Le Docteur Noël OGOWET IGUMU a été condamné à cinq mois de prison dont un ferme et à 10 millions de FCFA d’amende pour homicide involontaire. Ces faits remontent à 2006. La nature d’un fait divers est qu’au-delà d’un cas particulier, généralement tragique, il y a toute la température d’une société, son état d’esprit et, écrivons-le, son degré de maturité.
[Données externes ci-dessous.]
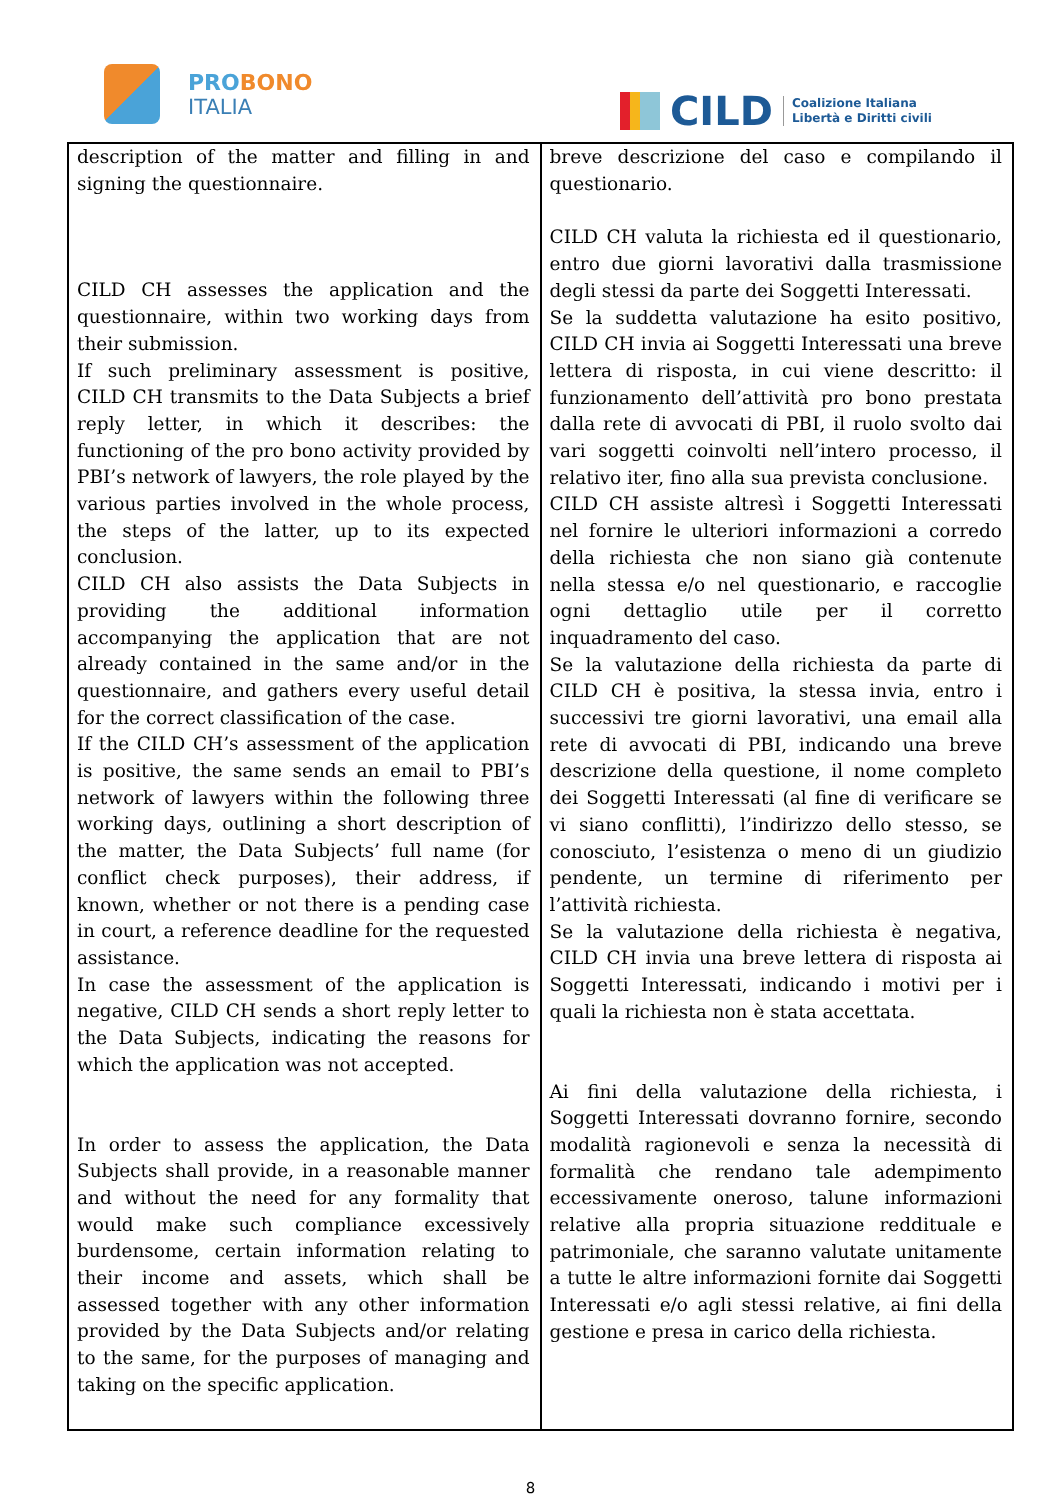PROBONO
ITALIA
CILD
Coalizione Italiana
Libertà e Diritti civili
| description of the matter and filling in and signing the questionnaire. CILD CH assesses the application and the questionnaire, within two working days from their submission. If such preliminary assessment is positive, CILD CH transmits to the Data Subjects a brief reply letter, in which it describes: the functioning of the pro bono activity provided by PBI’s network of lawyers, the role played by the various parties involved in the whole process, the steps of the latter, up to its expected conclusion. CILD CH also assists the Data Subjects in providing the additional information accompanying the application that are not already contained in the same and/or in the questionnaire, and gathers every useful detail for the correct classification of the case. If the CILD CH’s assessment of the application is positive, the same sends an email to PBI’s network of lawyers within the following three working days, outlining a short description of the matter, the Data Subjects’ full name (for conflict check purposes), their address, if known, whether or not there is a pending case in court, a reference deadline for the requested assistance. In case the assessment of the application is negative, CILD CH sends a short reply letter to the Data Subjects, indicating the reasons for which the application was not accepted. In order to assess the application, the Data Subjects shall provide, in a reasonable manner and without the need for any formality that would make such compliance excessively burdensome, certain information relating to their income and assets, which shall be assessed together with any other information provided by the Data Subjects and/or relating to the same, for the purposes of managing and taking on the specific application. | breve descrizione del caso e compilando il questionario. CILD CH valuta la richiesta ed il questionario, entro due giorni lavorativi dalla trasmissione degli stessi da parte dei Soggetti Interessati. Se la suddetta valutazione ha esito positivo, CILD CH invia ai Soggetti Interessati una breve lettera di risposta, in cui viene descritto: il funzionamento dell’attività pro bono prestata dalla rete di avvocati di PBI, il ruolo svolto dai vari soggetti coinvolti nell’intero processo, il relativo iter, fino alla sua prevista conclusione. CILD CH assiste altresì i Soggetti Interessati nel fornire le ulteriori informazioni a corredo della richiesta che non siano già contenute nella stessa e/o nel questionario, e raccoglie ogni dettaglio utile per il corretto inquadramento del caso. Se la valutazione della richiesta da parte di CILD CH è positiva, la stessa invia, entro i successivi tre giorni lavorativi, una email alla rete di avvocati di PBI, indicando una breve descrizione della questione, il nome completo dei Soggetti Interessati (al fine di verificare se vi siano conflitti), l’indirizzo dello stesso, se conosciuto, l’esistenza o meno di un giudizio pendente, un termine di riferimento per l’attività richiesta. Se la valutazione della richiesta è negativa, CILD CH invia una breve lettera di risposta ai Soggetti Interessati, indicando i motivi per i quali la richiesta non è stata accettata. Ai fini della valutazione della richiesta, i Soggetti Interessati dovranno fornire, secondo modalità ragionevoli e senza la necessità di formalità che rendano tale adempimento eccessivamente oneroso, talune informazioni relative alla propria situazione reddituale e patrimoniale, che saranno valutate unitamente a tutte le altre informazioni fornite dai Soggetti Interessati e/o agli stessi relative, ai fini della gestione e presa in carico della richiesta. |
8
Je suis navré que la réputation d’un médecin aussi réputé, qui a voué sa vie à soigner son prochain, se trouve ternie par une affaire dont nous ne jugeons pas de la pertinence judiciaire sur le fond, mais qui, d’un point de vue personnel, vient mettre à mal une réputation bâtie une vie entière. Que dire de la famille de la victime qui vient voir enfin sa douleur ineffable reconnue après cinq longues années d’une interminable procédure?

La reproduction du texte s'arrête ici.